The decision this morning out of Luxembourg notes that EU law gave member states until July 16, 2009, to bring into compliance or shutter any landfills that had opened before that date in 2001.
After Italy failed to bring 44 of the 102 landfill sites identified by the European Commission into compliance, the agency initiated proceedings against the country in Luxembourg.
Thursday’s ruling notes that Italy’s erratic treatment of its landfills has exacerbated the problem: in some cases it adopted a site-conditioning plan to authorize continued operations only to decide on closing the landfill later.
Because Italy used the term “conditioning” even in cases of landfill sites it decided to close, Thursday’s ruling says “it is … impossible to define without ambiguity whether [22 of the 44 out-of-compliance landfills] are to be closed or to continue to operate.”
Italian authorities for their part say that 18 of these 22 landfills are set to be closed, while the other four landfills, all located in Puglia, are going to be brought into compliance. As to the other 22 landfills, the authorities say that their path to closure is not in dispute. What is in dispute is that Italy was obliged to complete closure before the 2009 deadline.
On Thursday, the Court of Justice agreed that Italy has taken some steps toward either closing the sites that lack a permit or bringing them into compliance.
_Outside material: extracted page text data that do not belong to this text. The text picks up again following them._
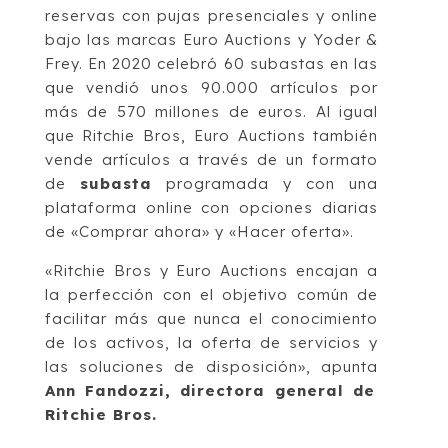
reservas con pujas presenciales y online
bajo las marcas Euro Auctions y Yoder &
Frey. En 2020 celebró 60 subastas en las
que vendió unos 90.000 artículos por
más de 570 millones de euros. Al igual
que Ritchie Bros, Euro Auctions también
vende artículos a través de un formato
de
subasta
programada y con una
plataforma online con opciones diarias
de «Comprar ahora» y «Hacer oferta».
«Ritchie Bros y Euro Auctions encajan a
la perfección con el objetivo común de
facilitar más que nunca el conocimiento
de los activos, la oferta de servicios y
las soluciones de disposición», apunta
Ann Fandozzi, directora general de
Ritchie Bros.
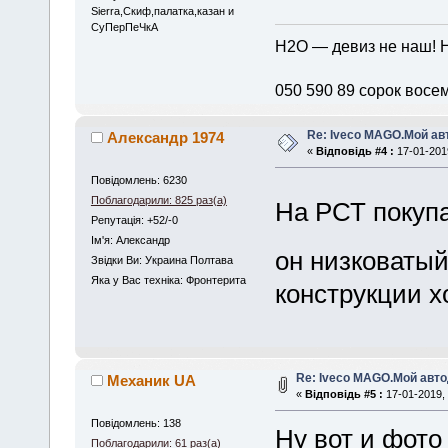
Sierra,Скиф,палатка,казан и
СуПерПеЧкА
H2O — девиз не наш!
050 590 89 сорок восе
Re: Iveco MAGO.Мой а
Александр 1974
«
Відповідь #4 :
17-01-2019
Повідомлень: 6230
Поблагодарили: 825 раз(а)
На РСТ покуп
Репутація: +52/-0
Iм'я: Александр
он низковаты
Звідки Ви: Украина Полтава
Яка у Вас техніка: Фронтерита
конструкции х
Re: Iveco MAGO.Мой авт
Механик UA
«
Відповідь #5 :
17-01-2019, 
Повідомлень: 138
Ну вот и фото
Поблагодарили: 61 раз(а)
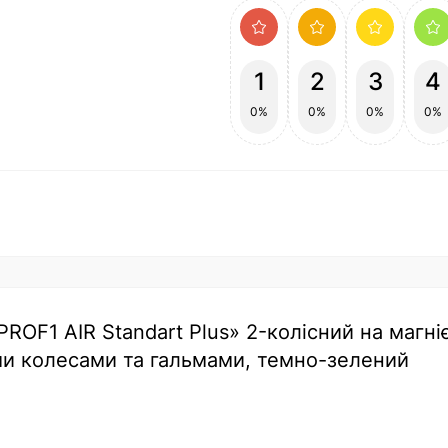
1
2
3
4
0%
0%
0%
0%
PROF1 AIR Standart Plus» 2-колісний на магні
ми колесами та гальмами, темно-зелений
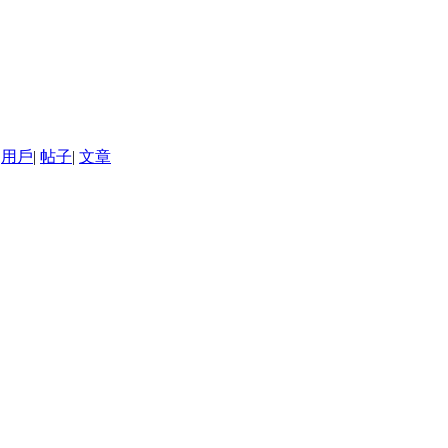
用戶
|
帖子
|
文章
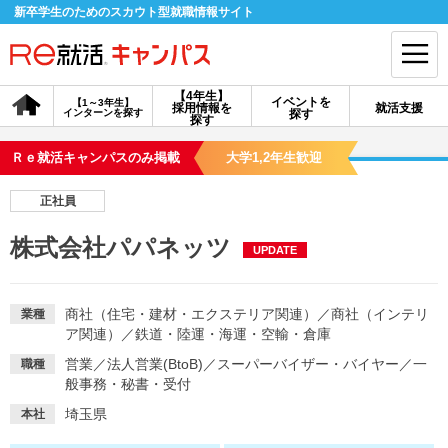
新卒学生のためのスカウト型就職情報サイト
【4年生】
イベントを
【1～3年生】
採用情報を
就活支援
インターンを探す
探す
会員登録
ログイン
探す
Ｒｅ就活キャンパスのみ掲載
大学1,2年生歓迎
会員ID・パスワードを忘れた方はこちら
正社員
探す
株式会社パパネッツ
UPDATE
【4年生】
【4年生】
【1～3年生】
採用情報を探す
説明会を探す
インターンを探す
商社（住宅・建材・エクステリア関連）
／
商社（インテリ
業種
ア関連）
／
鉄道・陸運・海運・空輸・倉庫
営業
／
法人営業(BtoB)
／
スーパーバイザー・バイヤー
／
一
職種
イベントを探す
スカウト
お知らせ
般事務・秘書・受付
埼玉県
本社
就活ノウハウ・サポート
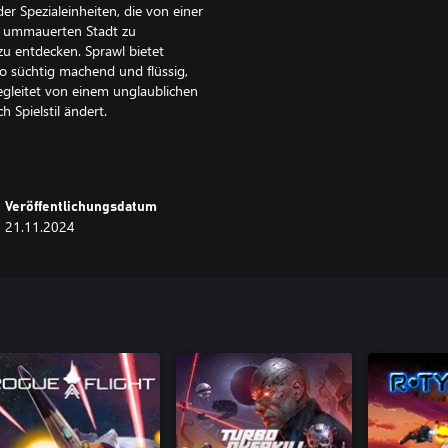
r Spezialeinheiten, die von einer
er ummauerten Stadt zu
u entdecken. Sprawl bietet
so süchtig machend und flüssig,
begleitet von einem unglaublichen
 Spielstil ändert.
fe und ein bombastischer
rdernden Shooter", lobt Finger
Veröffentlichungsdatum
21.11.2024
ellen Framerate ohne Ruckler und
nde Handlung, Slow-Motion-Kills
verdammt hohen Shotgun-Jump. Denn
ie Luft schleudert und über Zäune
nau das hat der Next-Gen gefehlt,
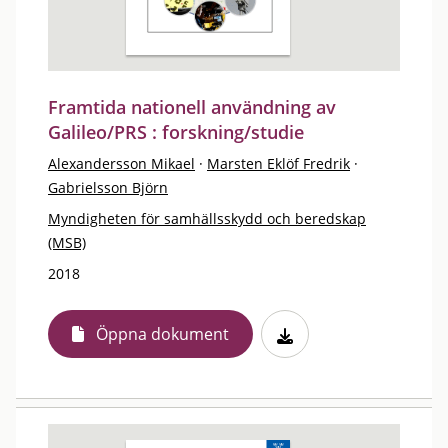
Framtida nationell användning av
Galileo/PRS : forskning/studie
Alexandersson Mikael
·
Marsten Eklöf Fredrik
·
Gabrielsson Björn
Myndigheten för samhällsskydd och beredskap
(MSB)
2018
Öppna dokument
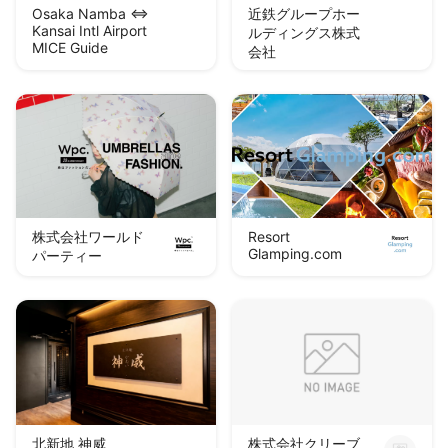
Osaka Namba ⇔
近鉄グループホー
Kansai Intl Airport
ルディングス株式
MICE Guide
会社
株式会社ワールド
Resort
Glamping.com
パーティー
北新地 神威
株式会社クリーブ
It says it is not in dispute, however, that landfills across the country were not closed by Oct. 19, 2015, and were not in compliance.
Italy even confirmed at the hearing that it brought seven of the landfills into compliance in 2017 and 2018, in other words well past 2015.
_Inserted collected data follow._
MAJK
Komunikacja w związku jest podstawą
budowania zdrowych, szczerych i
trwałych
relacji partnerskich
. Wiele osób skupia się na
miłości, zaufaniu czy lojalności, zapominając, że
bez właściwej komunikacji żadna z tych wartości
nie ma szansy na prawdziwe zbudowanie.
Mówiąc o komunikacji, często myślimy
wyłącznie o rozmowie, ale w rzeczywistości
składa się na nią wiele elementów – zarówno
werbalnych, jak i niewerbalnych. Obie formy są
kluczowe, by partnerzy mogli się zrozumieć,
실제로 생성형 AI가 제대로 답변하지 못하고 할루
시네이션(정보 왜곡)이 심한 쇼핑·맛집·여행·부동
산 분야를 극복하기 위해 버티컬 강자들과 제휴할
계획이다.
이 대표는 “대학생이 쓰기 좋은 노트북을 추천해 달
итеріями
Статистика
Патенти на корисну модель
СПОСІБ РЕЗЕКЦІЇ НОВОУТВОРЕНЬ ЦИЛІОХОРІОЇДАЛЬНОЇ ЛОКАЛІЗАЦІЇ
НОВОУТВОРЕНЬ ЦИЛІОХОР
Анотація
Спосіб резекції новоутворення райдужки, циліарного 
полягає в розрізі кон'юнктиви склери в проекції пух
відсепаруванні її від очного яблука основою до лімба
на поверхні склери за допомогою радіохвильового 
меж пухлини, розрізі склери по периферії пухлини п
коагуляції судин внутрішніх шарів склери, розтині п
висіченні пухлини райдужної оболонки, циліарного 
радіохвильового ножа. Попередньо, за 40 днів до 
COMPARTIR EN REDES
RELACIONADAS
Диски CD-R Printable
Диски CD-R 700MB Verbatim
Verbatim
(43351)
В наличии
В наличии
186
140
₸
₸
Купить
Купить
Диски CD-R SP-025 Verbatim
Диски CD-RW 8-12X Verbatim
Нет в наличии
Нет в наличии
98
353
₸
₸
The court faulted Italy meanwhile for only producing documentation on the eve of the hearing that purportedly showed it had remedied the landfills at another six sites.
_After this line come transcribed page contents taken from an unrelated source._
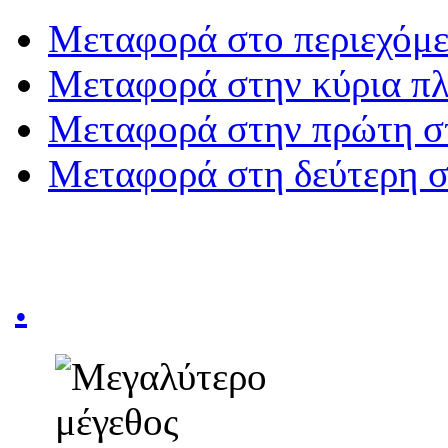
Μεταφορά στο περιεχόμ
Μεταφορά στην κύρια π
Μεταφορά στην πρώτη σ
Μεταφορά στη δεύτερη 
.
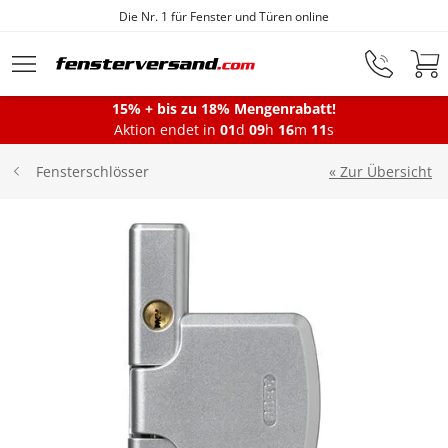
Die Nr. 1 für Fenster und Türen online
Zum Hauptinhalt springen
15% + bis zu 18% Mengenrabatt!
Montageservice
Aktion endet in
01
d
09
h
16
m
11
s
« Zur Übersicht
Fensterschlösser
Fenster
Balkontüren
Terrassentüren
Haustüren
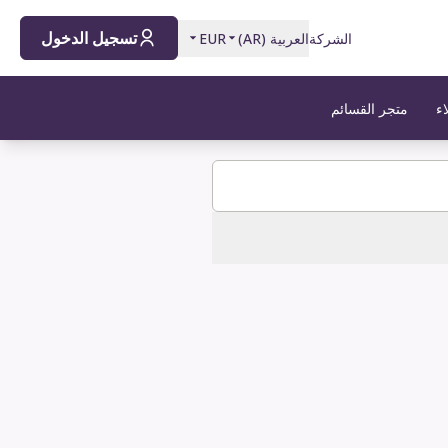
تسجيل الدخول
الشركة
العربية
(
AR
)
EUR
اء
متجر القسائم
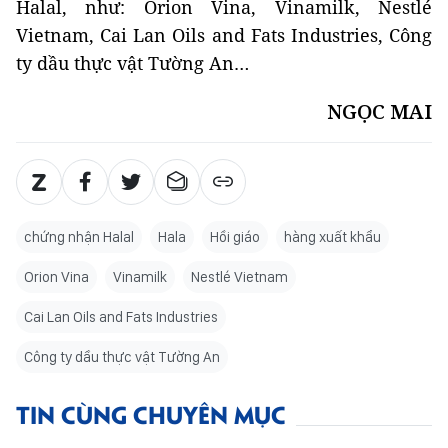
Halal, như: Orion Vina, Vinamilk, Nestlé
Vietnam, Cai Lan Oils and Fats Industries, Công
ty dầu thực vật Tường An…
NGỌC MAI
chứng nhận Halal
Hala
Hồi giáo
hàng xuất khẩu
Orion Vina
Vinamilk
Nestlé Vietnam
Cai Lan Oils and Fats Industries
Công ty dầu thực vật Tường An
TIN CÙNG CHUYÊN MỤC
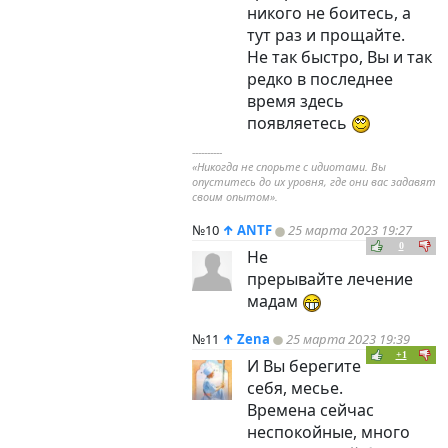
никого не боитесь, а
тут раз и прощайте.
Не так быстро, Вы и так
редко в последнее
время здесь
появляетесь
----------
«Никогда не спорьте с идиотами. Вы
опуститесь до их уровня, где они вас задавят
своим опытом».
№10
↑
ANTF
25 марта 2023 19:27
0
Не
прерывайте лечение
мадам
№11
↑
Zena
25 марта 2023 19:39
+1
И Вы берегите
себя, месье.
Времена сейчас
неспокойные, много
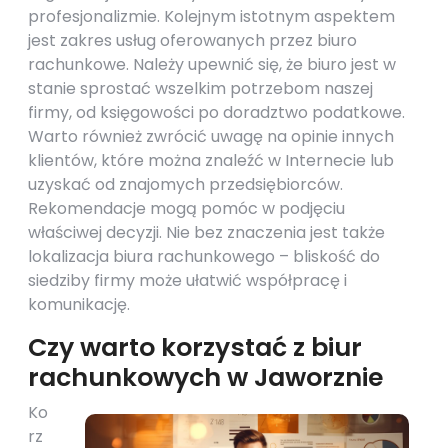
profesjonalizmie. Kolejnym istotnym aspektem
jest zakres usług oferowanych przez biuro
rachunkowe. Należy upewnić się, że biuro jest w
stanie sprostać wszelkim potrzebom naszej
firmy, od księgowości po doradztwo podatkowe.
Warto również zwrócić uwagę na opinie innych
klientów, które można znaleźć w Internecie lub
uzyskać od znajomych przedsiębiorców.
Rekomendacje mogą pomóc w podjęciu
właściwej decyzji. Nie bez znaczenia jest także
lokalizacja biura rachunkowego – bliskość do
siedziby firmy może ułatwić współpracę i
komunikację.
Czy warto korzystać z biur
rachunkowych w Jaworznie
Ko
rz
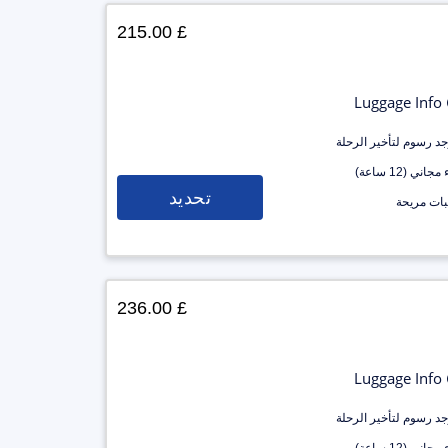
£ 215.00
Luggage Info
وجد رسوم لتأخير الرحلة
جاني (12 ساعة)
تحديد
ات مريحة
£ 236.00
Luggage Info
وجد رسوم لتأخير الرحلة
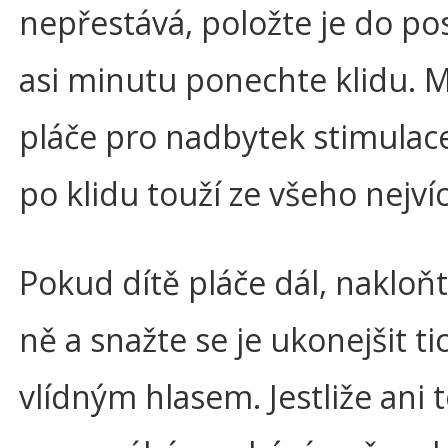
nepřestává, položte je do pos
asi minutu ponechte klidu. 
pláče pro nadbytek stimulac
po klidu touží ze všeho nejvíc
Pokud dítě pláče dál, nakloň
ně a snažte se je ukonejšit t
vlídným hlasem. Jestliže ani 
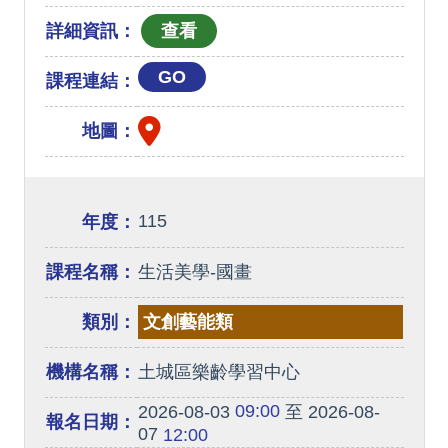
詳細資訊：
GO
課程連結：
地圖：
115
年度：
課程名稱：
生活美學-國畫
類別：
文創藝能類
機構名稱：
土城區樂齡學習中心
09:00
2026-08-03
至 2026-08-
報名日期：
07
12:00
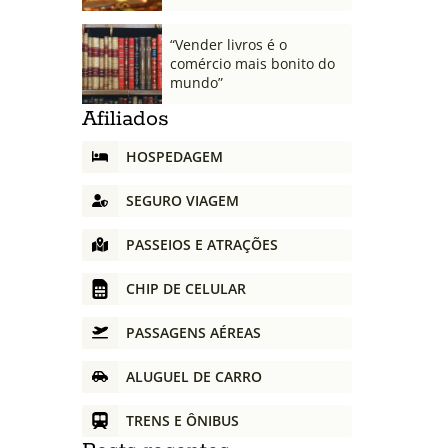
“Vender livros é o
comércio mais bonito do
mundo”
Afiliados
HOSPEDAGEM
SEGURO VIAGEM
PASSEIOS E ATRAÇÕES
CHIP DE CELULAR
PASSAGENS AÉREAS
ALUGUEL DE CARRO
TRENS E ÔNIBUS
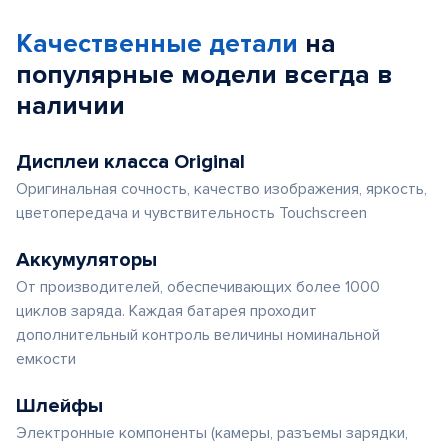
Качественные детали
на
популярные
модели
всегда в
наличии
Дисплеи класса Original
Оригинальная сочность, качество изображения, яркость,
цветопередача и чувствительность Touchscreen
Аккумуляторы
От производителей, обеспечивающих более 1000
циклов заряда. Каждая батарея проходит
дополнительный контроль величины номинальной
емкости
Шлейфы
Электронные компоненты (камеры, разъемы зарядки,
Ultimately, according to the ruling, the commission’s action is well founded.
The ruling identifies dozens of landfills that were not granted a permit.
They are “the landfill sites of Avigliano (area of Serre Le Brecce), Ferrandina (area of Venita), Genzano di Lucania (area of Matinella), Latronico (area of Torre), Lauria (area of Carpineto), Maratea (area of Montescuro), Moliterno (area of Tempa La Guarella), both landfill sites of Potenza (area of Montegrosso-Pallareta), the landfill sites of Rapolla (area of Albero in Piano), Roccanova (area of Serre), Sant’Angelo Le Fratte (area of Farisi), Campotosto (area of Reperduso), Capistrello (area of Trasolero), Francavilla (Valle Anzuca), L’Aquila (area of Ponte delle Grotte), Andria (D’Oria G. & C. Snc), Canosa (CO.BE.MA), Bisceglie (CO.GE.SER), Andria (F.lli Acquaviva), Trani (BAT-Igea Srl), Torviscosa (Caffaro (undertaking)), Atella (area of Cafaro), Corleto Perticara (area of Tempa Masone), Marsico Nuovo (area of Galaino), Matera (area of La Martella), Pescopagano (area of Domacchia), Rionero in Volture (area of Ventaruolo), Salandra (area of Piano del Governo), San Mauro Forte (area of Priati), Senise (area of Palomabara), Tito (area of Aia dei Monaci), Tito (area of Valle del Forno), Capestrano (area of Tirassegno), Castellalto (area of Colle Coccu), Castelvecchio Calvisio (area of Termine), Corfinio (area of Cannucce), Corfinio (area of Case querceto), Mosciano S. Angelo (area of Santa Assunta), S. Omero (area of Ficcadenti), Montecorvino Pugliano (area of Parapoti), San Bartolomeo in Galdo (area of Serra Pastore), Trivigano (formerly Cava Zof) and Torviscosa (area of La Valletta).”